Apple has been sitting to long of some huge cash reserves. They should buy something or diversify that money reserve this year before inflation kills that reserve.

What should Apple buy? Think big. I say this because I believe Apple should buy Adobe.


----------



## eric2006 (Mar 9, 2008)

Microsoft.

Has Apple ever bought anyone, other than NeXT?

related:
http://arstechnica.com/journals/apple.ars/2007/12/07/who-should-apple-buy


----------



## Satcomer (Mar 9, 2008)

I just had a better idea on Todays yet another Beatles/iTunes rumor. Apple should by Apple Corps from Sir Paul.


----------



## Satcomer (Mar 10, 2008)

Another idea should be Apple buying Sling Media and incorporate it with AppleTV.


----------



## lbj (Mar 10, 2008)

Sling and TiVo...one box for everything!


----------



## icemanjc (Mar 11, 2008)

TIVo would be good, Microsoft would be sweet, what is sling?


----------



## lbj (Mar 11, 2008)

Check out the link in Satcomer's reply. In short, access your own TV (and associated cable signal, recorded shows, etc) from anywhere in the world via internet.


----------



## icemanjc (Mar 11, 2008)

Thats sweet, how big is sling? I doubt they could get Adobe though, there very independant although they owe apple because thats the only reason why they got big.


----------



## g/re/p (Mar 12, 2008)

I think Apple should buy my house for twice its appraised value and then give me the money.


----------



## Qion (Mar 12, 2008)

I'd love for Apple to acquire either Adobe or Luxology. Adobe probably wouldn't fly in court, but Luxology is definitely a doable option. They're a small group of very smart and innovative people who have created a fantastic mainstream product that works beautifully on OS X.

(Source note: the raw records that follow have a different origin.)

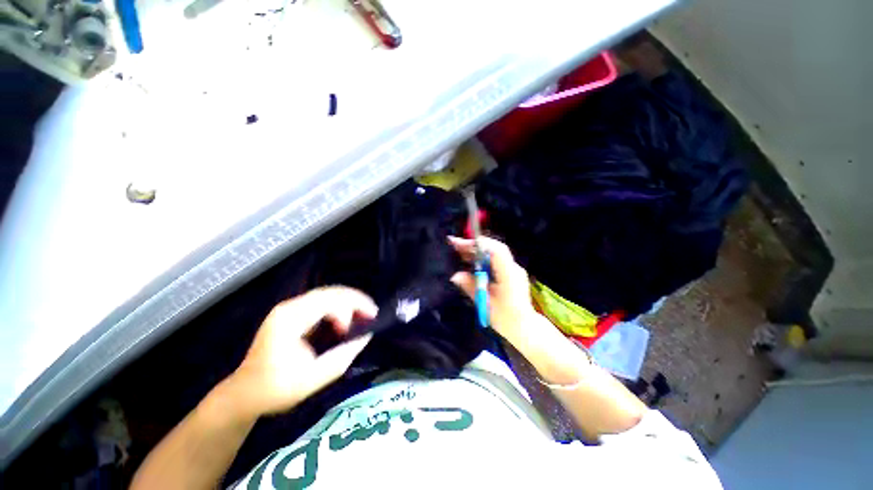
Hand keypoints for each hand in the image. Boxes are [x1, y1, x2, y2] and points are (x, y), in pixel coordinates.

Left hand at [222, 287, 377, 419]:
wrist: (243, 395)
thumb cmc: (275, 389)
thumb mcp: (313, 378)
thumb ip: (343, 356)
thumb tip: (367, 336)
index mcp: (291, 319)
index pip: (331, 299)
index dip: (355, 304)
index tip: (371, 318)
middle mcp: (290, 307)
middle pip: (330, 292)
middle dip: (355, 300)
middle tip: (372, 313)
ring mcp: (289, 309)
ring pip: (327, 295)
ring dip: (348, 303)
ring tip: (363, 315)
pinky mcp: (292, 314)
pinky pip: (321, 303)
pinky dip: (338, 307)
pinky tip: (346, 319)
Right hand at [448, 236, 542, 347]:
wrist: (525, 328)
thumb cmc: (505, 318)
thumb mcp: (484, 303)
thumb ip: (470, 286)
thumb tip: (455, 275)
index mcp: (509, 275)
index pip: (496, 251)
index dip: (478, 244)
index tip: (460, 244)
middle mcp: (513, 268)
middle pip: (494, 248)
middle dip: (473, 245)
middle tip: (454, 244)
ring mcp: (513, 269)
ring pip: (494, 252)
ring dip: (476, 250)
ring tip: (459, 250)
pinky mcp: (510, 272)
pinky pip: (495, 259)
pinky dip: (482, 257)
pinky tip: (471, 260)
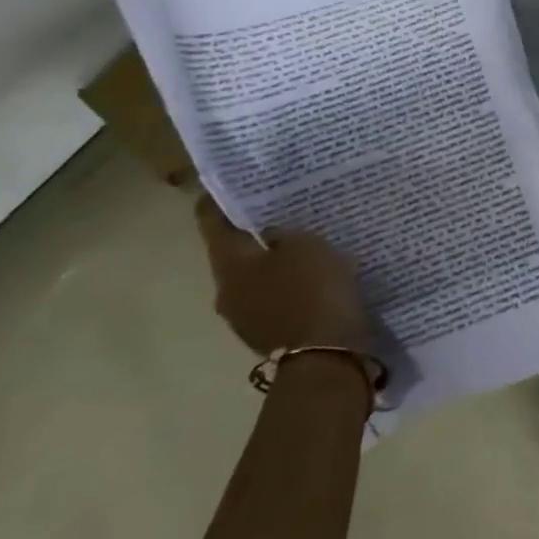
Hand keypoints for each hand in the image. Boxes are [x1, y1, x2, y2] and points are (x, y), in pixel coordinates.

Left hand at [195, 196, 375, 357]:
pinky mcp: (269, 333)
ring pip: (255, 278)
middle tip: (279, 212)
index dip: (218, 201)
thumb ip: (284, 234)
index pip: (212, 223)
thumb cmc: (312, 290)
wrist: (326, 354)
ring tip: (302, 246)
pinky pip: (274, 299)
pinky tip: (312, 277)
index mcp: (229, 264)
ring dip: (272, 263)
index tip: (229, 184)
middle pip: (234, 254)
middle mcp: (226, 291)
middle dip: (253, 234)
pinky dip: (288, 286)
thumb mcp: (306, 246)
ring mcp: (245, 317)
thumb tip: (270, 235)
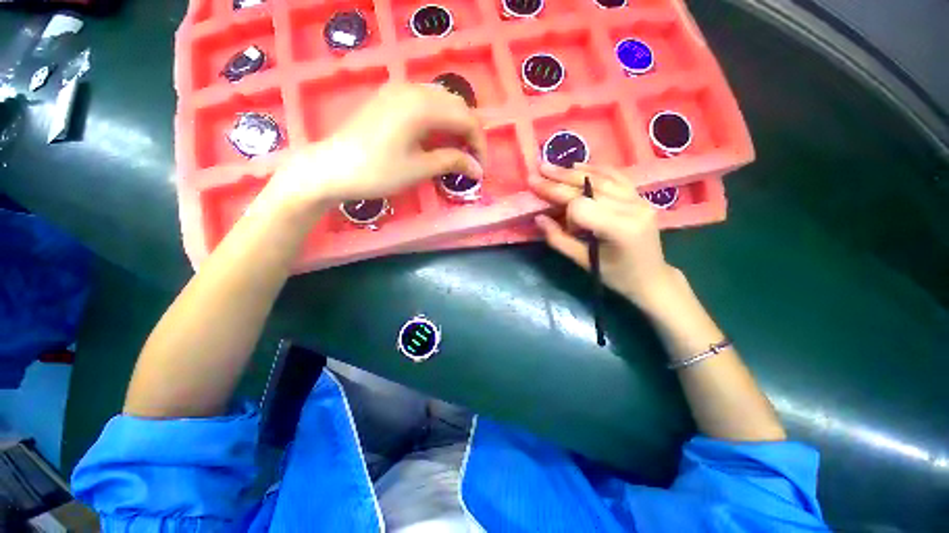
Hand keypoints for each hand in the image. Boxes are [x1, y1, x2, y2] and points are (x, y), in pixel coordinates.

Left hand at [267, 83, 486, 210]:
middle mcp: (414, 89)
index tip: (480, 167)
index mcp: (423, 107)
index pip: (466, 119)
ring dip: (456, 121)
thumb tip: (477, 169)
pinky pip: (425, 98)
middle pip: (457, 104)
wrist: (333, 167)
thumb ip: (451, 162)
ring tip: (457, 147)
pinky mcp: (389, 95)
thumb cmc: (377, 172)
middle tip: (470, 158)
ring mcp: (399, 89)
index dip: (479, 143)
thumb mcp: (419, 169)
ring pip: (442, 98)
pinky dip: (439, 115)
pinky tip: (436, 133)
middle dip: (470, 131)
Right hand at [528, 162, 686, 314]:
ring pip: (601, 178)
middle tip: (537, 172)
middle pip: (589, 187)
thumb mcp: (583, 262)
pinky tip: (578, 165)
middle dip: (559, 181)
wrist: (651, 277)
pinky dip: (595, 169)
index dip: (564, 211)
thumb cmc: (616, 276)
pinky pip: (616, 176)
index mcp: (619, 228)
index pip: (581, 206)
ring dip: (573, 172)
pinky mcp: (640, 196)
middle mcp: (632, 208)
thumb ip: (558, 239)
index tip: (558, 221)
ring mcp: (639, 199)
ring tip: (551, 167)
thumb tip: (538, 218)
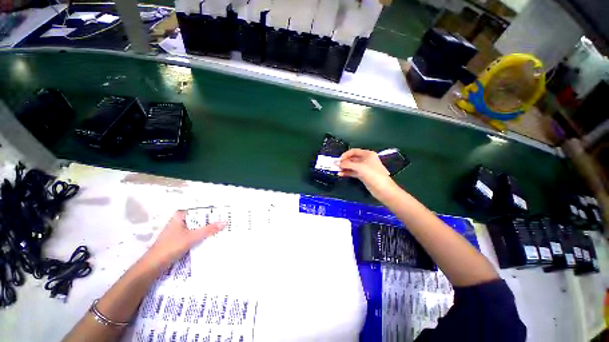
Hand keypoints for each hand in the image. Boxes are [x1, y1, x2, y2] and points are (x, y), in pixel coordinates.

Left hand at [145, 211, 225, 268]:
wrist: (153, 266)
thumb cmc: (170, 247)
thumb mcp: (192, 237)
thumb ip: (208, 229)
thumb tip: (225, 222)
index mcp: (180, 216)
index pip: (200, 209)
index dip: (212, 211)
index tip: (225, 212)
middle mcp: (180, 221)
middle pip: (199, 218)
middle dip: (212, 220)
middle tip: (227, 220)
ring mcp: (180, 230)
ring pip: (198, 227)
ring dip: (208, 229)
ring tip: (223, 228)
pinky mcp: (180, 239)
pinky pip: (195, 234)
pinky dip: (202, 235)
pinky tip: (212, 237)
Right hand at [339, 149, 398, 201]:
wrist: (382, 189)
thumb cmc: (372, 174)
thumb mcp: (359, 167)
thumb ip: (346, 164)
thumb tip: (336, 163)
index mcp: (367, 154)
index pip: (354, 151)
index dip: (345, 155)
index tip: (338, 160)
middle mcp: (366, 160)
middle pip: (352, 159)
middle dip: (344, 162)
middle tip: (336, 166)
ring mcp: (364, 168)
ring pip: (352, 166)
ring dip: (344, 168)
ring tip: (337, 170)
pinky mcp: (363, 175)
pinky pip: (353, 172)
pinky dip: (347, 172)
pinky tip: (341, 174)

Really, though, does anybody honestly believe that money isn't being used? It's great for both business deals and managing their share prices. It forces companies to play level with Apple, and it assures that they have a backup R&D powerhouse should a product line fail or a recession happen.


----------



## bbloke (Apr 23, 2008)

There is news that Apple has agreed to buy PA Semi, a chip manufacturer, at a cost of $278 million in cash.  As PA Semi specialize in low power chips, there's obvious speculation about usage in the iPhone or in iPods...


----------